Hey Vice7, sorry bro. I was just excited. I didn't know what to do and I thought the number on the cake was only for me. I didn't mean to be an ass about it. But it was what was inside that really mattered...I hope I do get my $30 though.
did u open the cake??????
I'm at work you guys. I'm here. I opened the cake and I got the phone. Jesus, settle down.
the chicago one is already gone so no need for this thread anymore
seriously, settle down people.
u live in indy risk. i have your address =D it was on my RDK package. weird.
it told me not to give out the number. pretty specific about it too. and thanks for calling me a *****e. i will take a picture with the camera that i dont have at work with me. let me just go grab that.
I'm starting to think you might've been taken. Other people are saying they got their cakes for free...
this thread should be closed since there is already a thread talking about the subject, if the threadmaker has nothing to add that is new, than this thread is mere pointless
hes playing u guys the chicago one is gone vlkers stop being an ass
He's The One Who Got It.
yeah the chicago bear is gone so we dont need this thread anymore
I don't think he was. No one else had to pay for their cake.
You mean someone in Chicago might have scammed another person for $$?
The idea is simply mindboggling...
I have the phone. I have the joker card. I have the cake. Believe what you must.
who cares what u have bro the chiacgo bear is gone so ****
Good point... but how sad.
right. b/c i called it in. from the phone. from inside the cake. goodbye.

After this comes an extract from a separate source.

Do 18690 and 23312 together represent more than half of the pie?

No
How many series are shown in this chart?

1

Half-Life, Half-Life 2, Counterstrike Source and Portal ROCK!!!
-- Admiral Nelson
Haha! I was the first at the Austin bakery, with one dude as a close second. We got the cake, called the number, and left a message. About a half dozen or so more people showed up afterwards. Not knowing what else to do, we tried the number again. As I'm sure you know, no luck. We assumed it would be a call back thing, much like the tip line.

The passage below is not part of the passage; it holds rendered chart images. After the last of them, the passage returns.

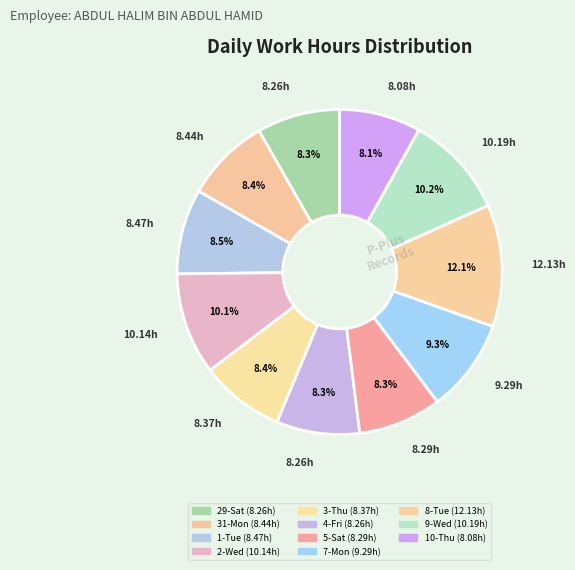

How many slices are in this pie chart?

11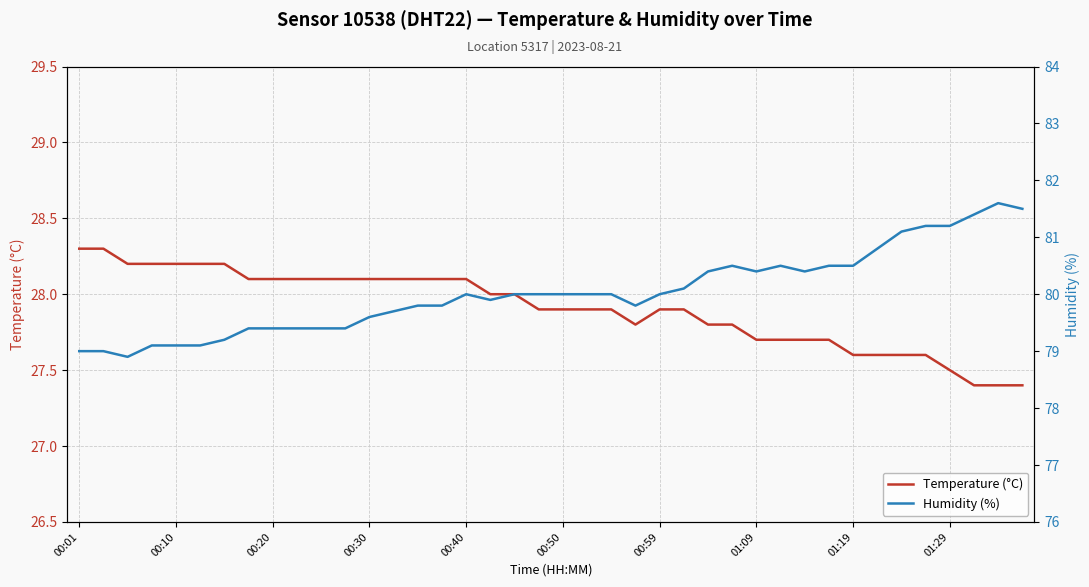

What is the maximum value shown in the chart?

81.6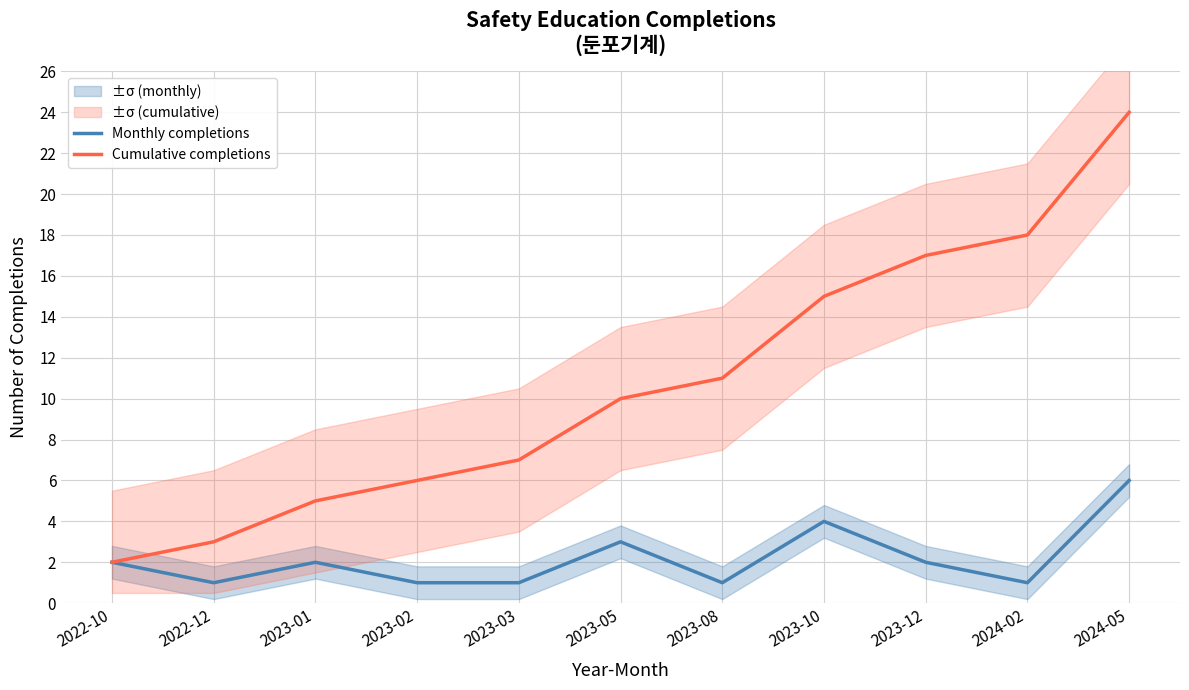

What value does the Cumulative completions series have at 2023-05?

10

Then the clerk said, "So... do you want this cake?" I looked at everyone else, they all sort of shrugged, and so I said, "Not really."
At a nearby table were two portly and rather homosexual gentleman. One said, "Really? You don't want it?"
"Nope. It's all yours, if you do."
"Thanks!" he said. They finished their coffee and carried it off.
When I got home and learned what was in the cake, I couldn't stop laughing. The Austin bear is no longer there. That means some portly, genial, homosexual gentleman cut into the cake, called the number, and now...
I don't know. But it's funnier than if I had actually taken it home. They probably **** themselves.
lol you must not live in the real world
If you walked down my block and said Chicago Burn you'd probably be killed in a manner befitting Rasputin.
Rofl that's f'n great
it's cool dude, no worries.
but you might have gotten hosed for that cake! i also thought it was free to begin with.